The records below are to be reproduced exactly, and no picture should appear in the copy.

(Data for review Opens)

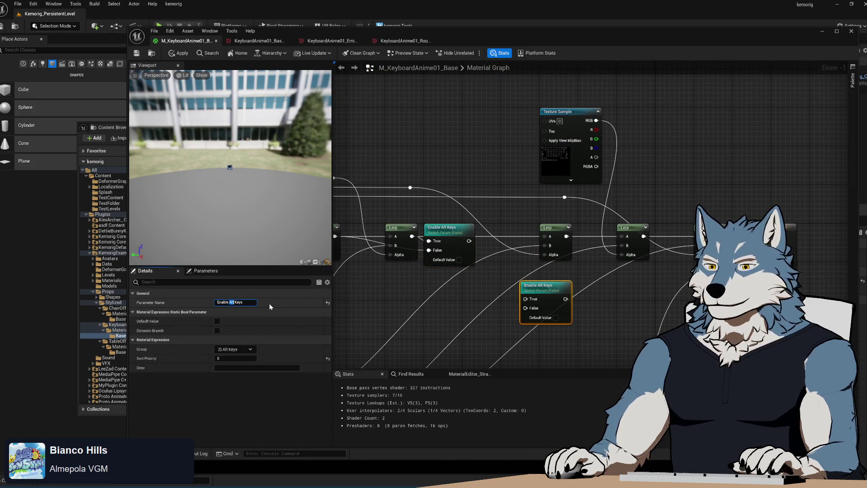
text(Accent)
key(Return)
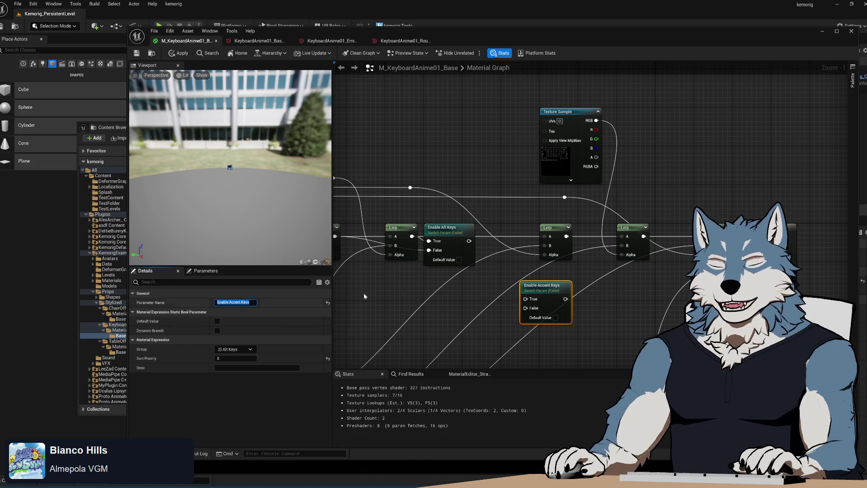
drag(457, 321, 439, 273)
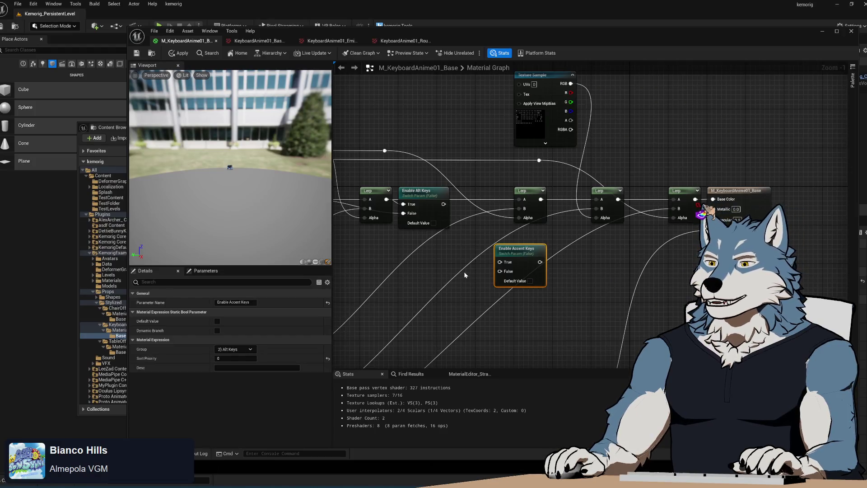
drag(464, 272, 428, 272)
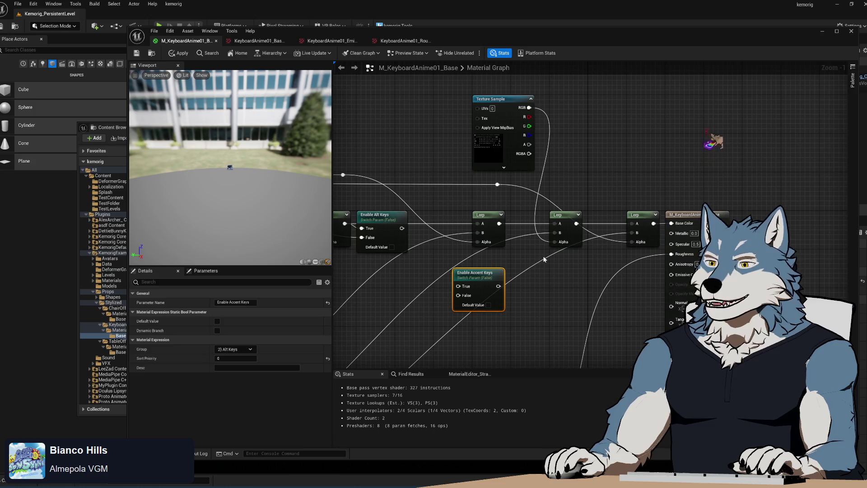
Step: Shift a Lerp left and move Enable Accent Keys up into the Lerp row
drag(488, 190, 450, 191)
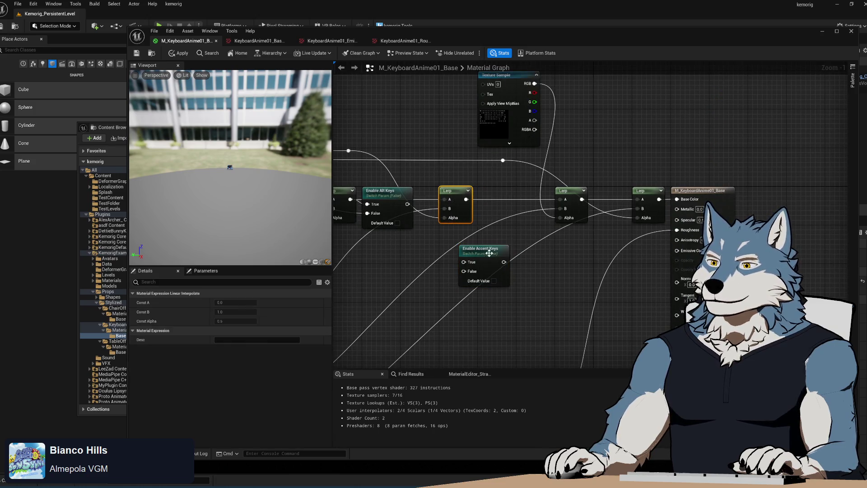
mouse_move(483, 255)
mouse_down()
mouse_move(524, 198)
mouse_move(503, 197)
mouse_up()
drag(476, 261, 550, 258)
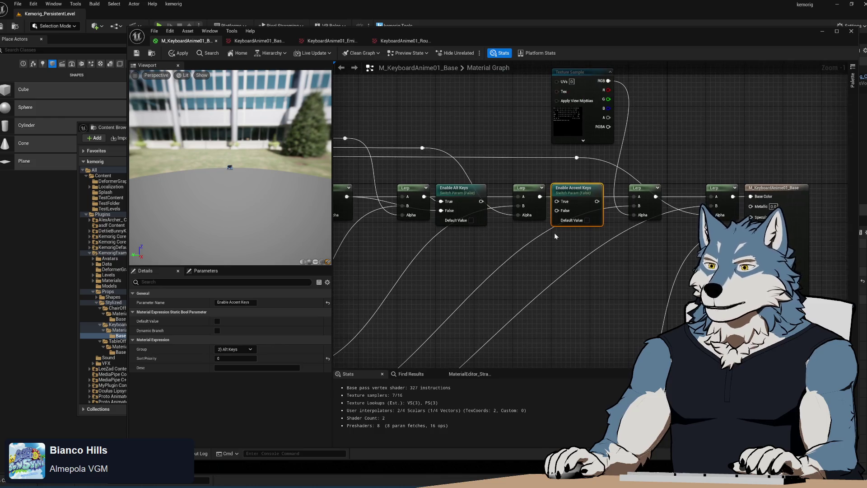
right_click(490, 248)
click(473, 253)
drag(473, 253, 468, 243)
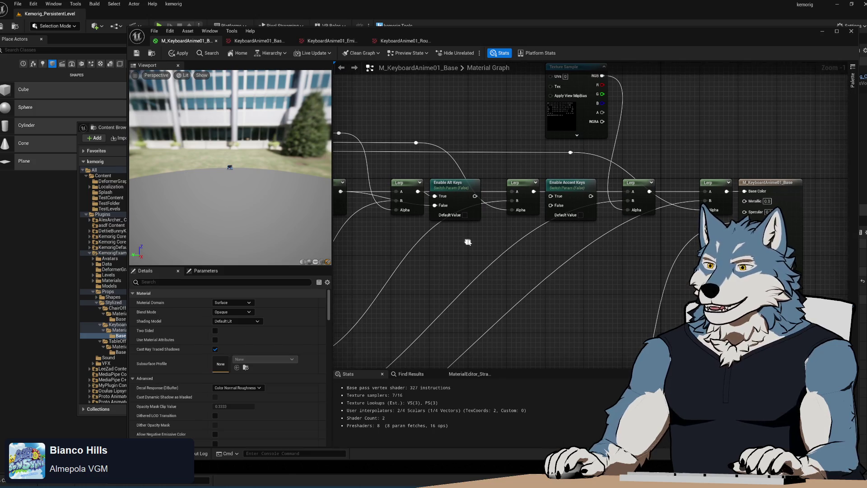
Step: Connect Enable Alt Keys to Enable Accent Keys' False input and a Lerp result to True
drag(475, 197, 551, 206)
mouse_move(476, 193)
mouse_down()
mouse_move(665, 201)
mouse_move(608, 265)
mouse_move(537, 270)
mouse_move(547, 227)
mouse_move(553, 297)
mouse_move(467, 294)
mouse_move(722, 220)
mouse_move(666, 219)
mouse_up()
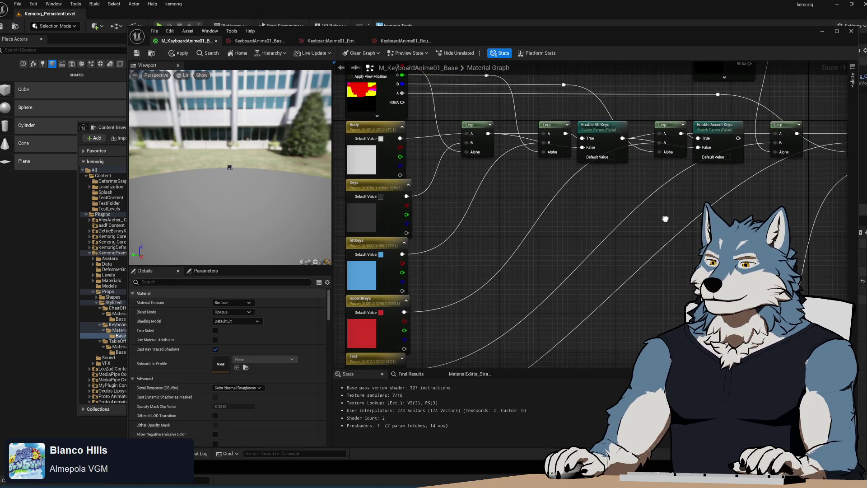
mouse_move(538, 239)
mouse_down()
mouse_move(549, 246)
mouse_move(538, 238)
mouse_move(529, 195)
mouse_move(485, 217)
mouse_up()
scroll(484, 217, down, 1)
scroll(503, 258, down, 1)
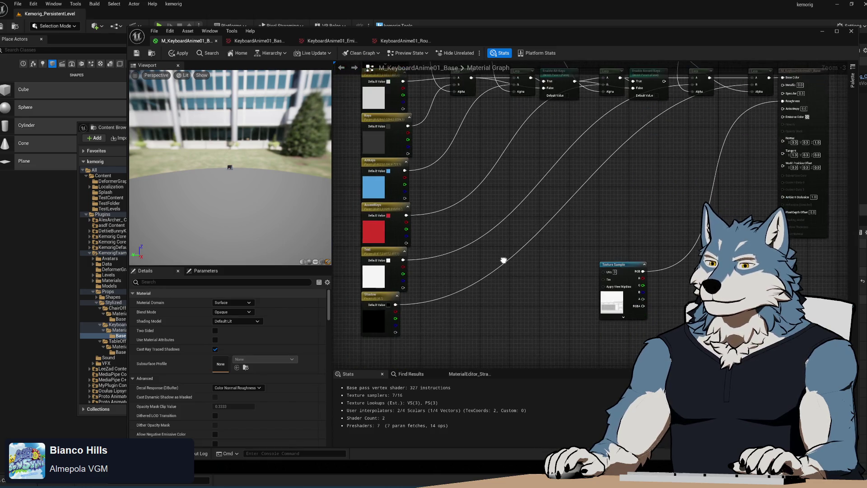
scroll(504, 261, up, 1)
scroll(507, 259, up, 1)
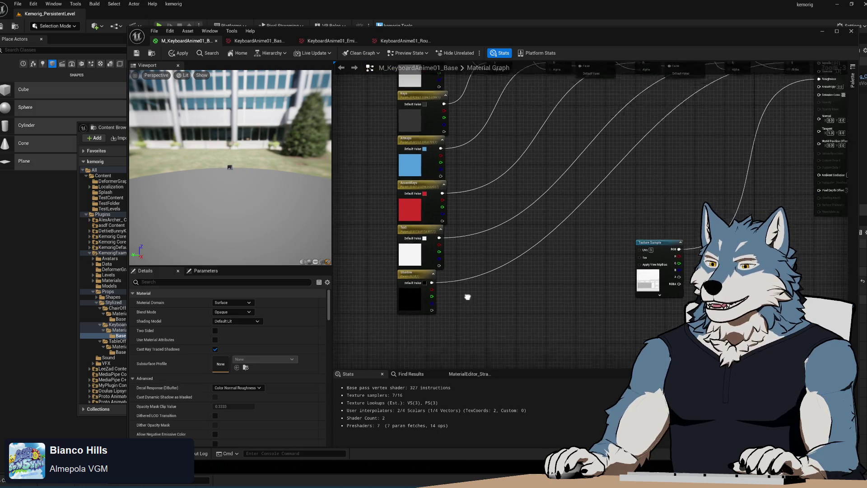
drag(524, 315, 481, 244)
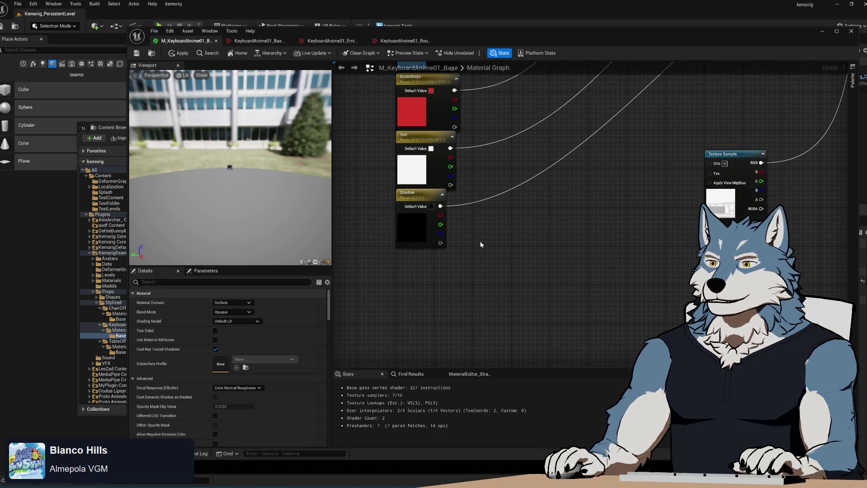
mouse_move(504, 165)
mouse_down()
mouse_move(510, 310)
mouse_move(488, 207)
mouse_up()
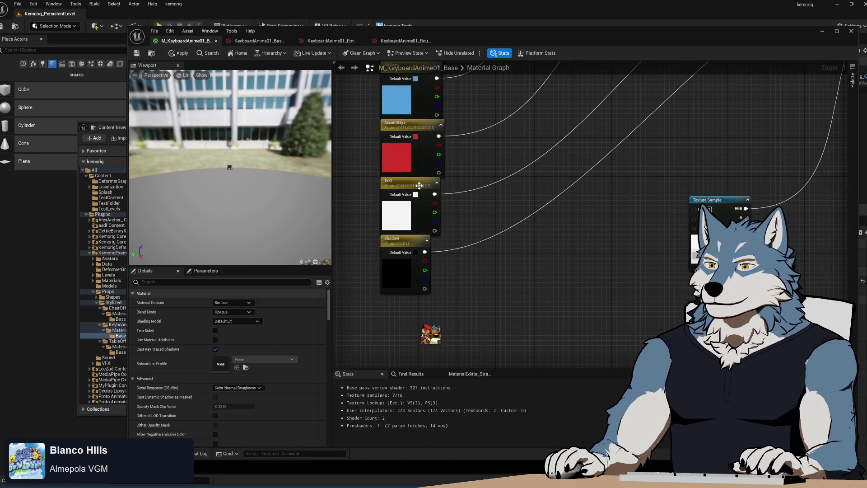
drag(499, 143, 504, 323)
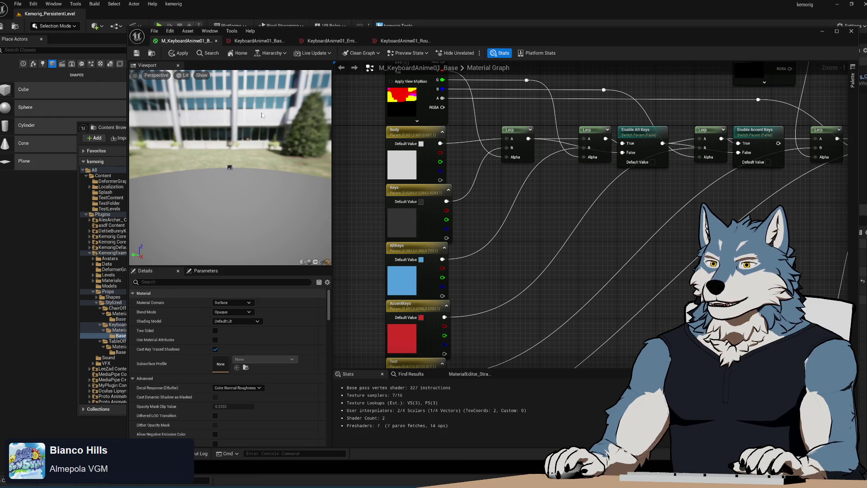
key(alt+Tab)
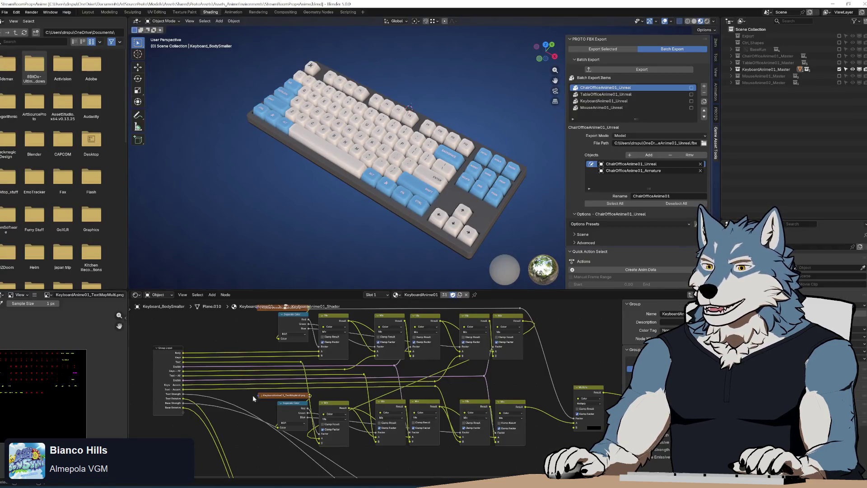
Step: Select the Group Input node and enlarge Blender's shader editor to review its sockets
click(167, 356)
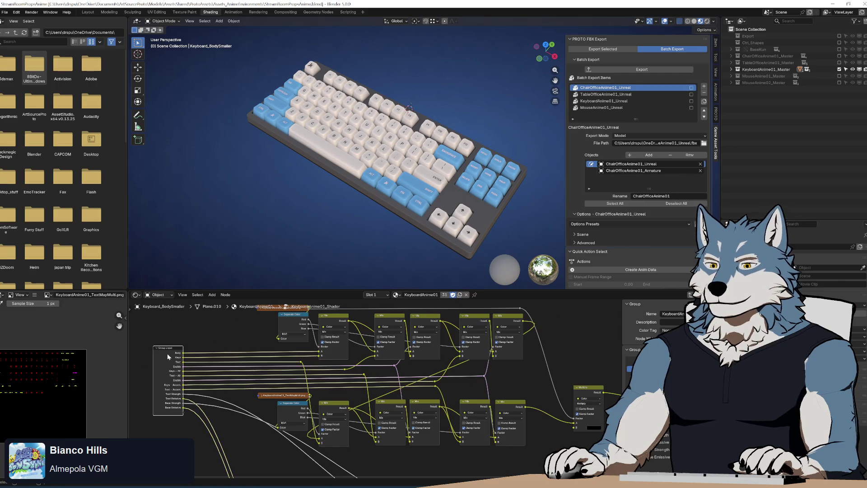
scroll(660, 326, down, 4)
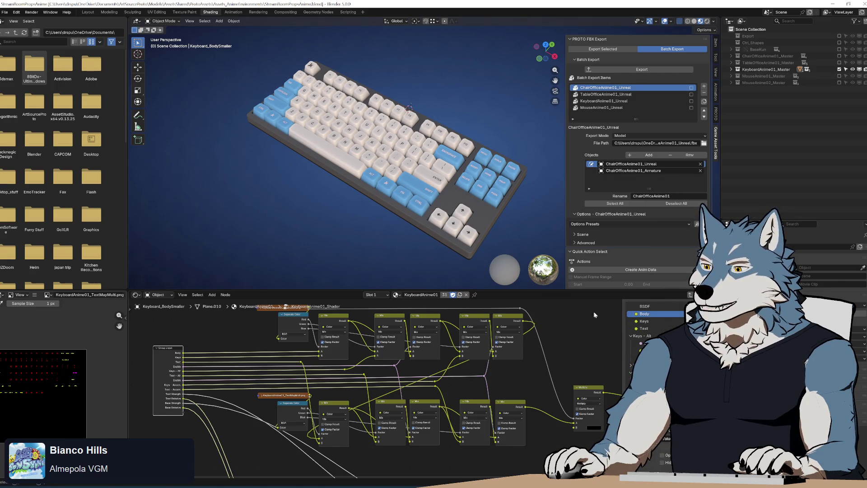
drag(585, 291, 580, 171)
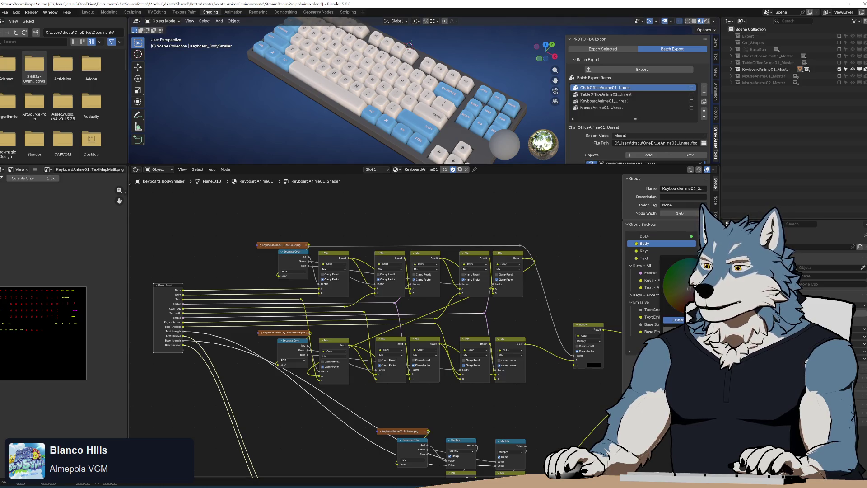
key(alt+Tab)
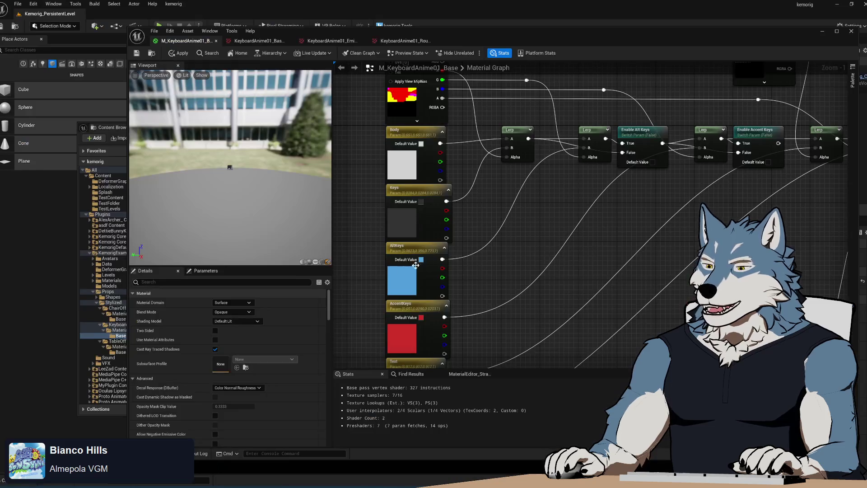
Step: Set the Body colour parameter to dark brown-grey hex 45403D
click(406, 145)
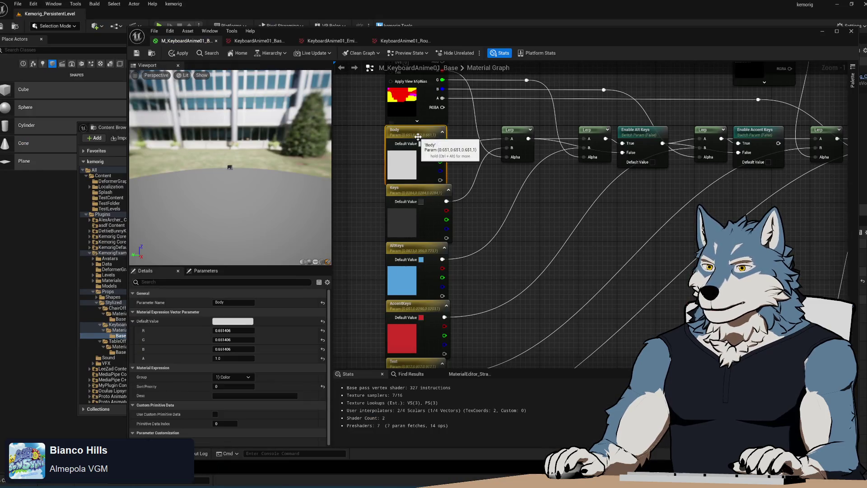
click(240, 322)
click(376, 456)
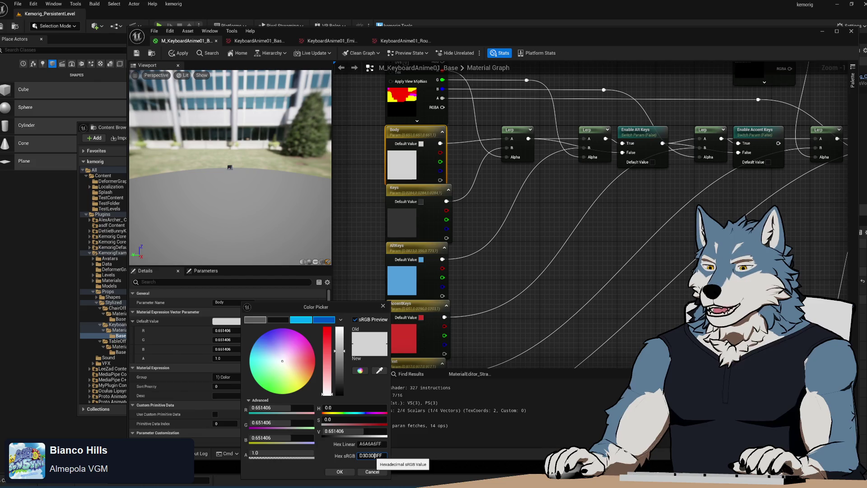
text(#45403DFF)
key(Return)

(Data for review Closes)

*Response below*
text(Accent)
key(Return)
drag(457, 321, 439, 273)
drag(464, 272, 428, 272)
Step: Shift a Lerp left and move Enable Accent Keys up into the Lerp row
drag(488, 190, 450, 191)
mouse_move(483, 255)
mouse_down()
mouse_move(524, 198)
mouse_move(503, 197)
mouse_up()
drag(476, 261, 550, 258)
right_click(490, 248)
click(473, 253)
drag(473, 253, 468, 243)
Step: Connect Enable Alt Keys to Enable Accent Keys' False input and a Lerp result to True
drag(475, 197, 551, 206)
mouse_move(476, 193)
mouse_down()
mouse_move(665, 201)
mouse_move(608, 265)
mouse_move(537, 270)
mouse_move(547, 227)
mouse_move(553, 297)
mouse_move(467, 294)
mouse_move(722, 220)
mouse_move(666, 219)
mouse_up()
mouse_move(538, 239)
mouse_down()
mouse_move(549, 246)
mouse_move(538, 238)
mouse_move(529, 195)
mouse_move(485, 217)
mouse_up()
scroll(484, 217, down, 1)
scroll(503, 258, down, 1)
scroll(504, 261, up, 1)
scroll(507, 259, up, 1)
drag(524, 315, 481, 244)
mouse_move(504, 165)
mouse_down()
mouse_move(510, 310)
mouse_move(488, 207)
mouse_up()
drag(499, 143, 504, 323)
key(alt+Tab)
Step: Select the Group Input node and enlarge Blender's shader editor to review its sockets
click(167, 356)
scroll(660, 326, down, 4)
drag(585, 291, 580, 171)
key(alt+Tab)
Step: Set the Body colour parameter to dark brown-grey hex 45403D
click(406, 145)
click(240, 322)
click(376, 456)
text(#45403DFF)
key(Return)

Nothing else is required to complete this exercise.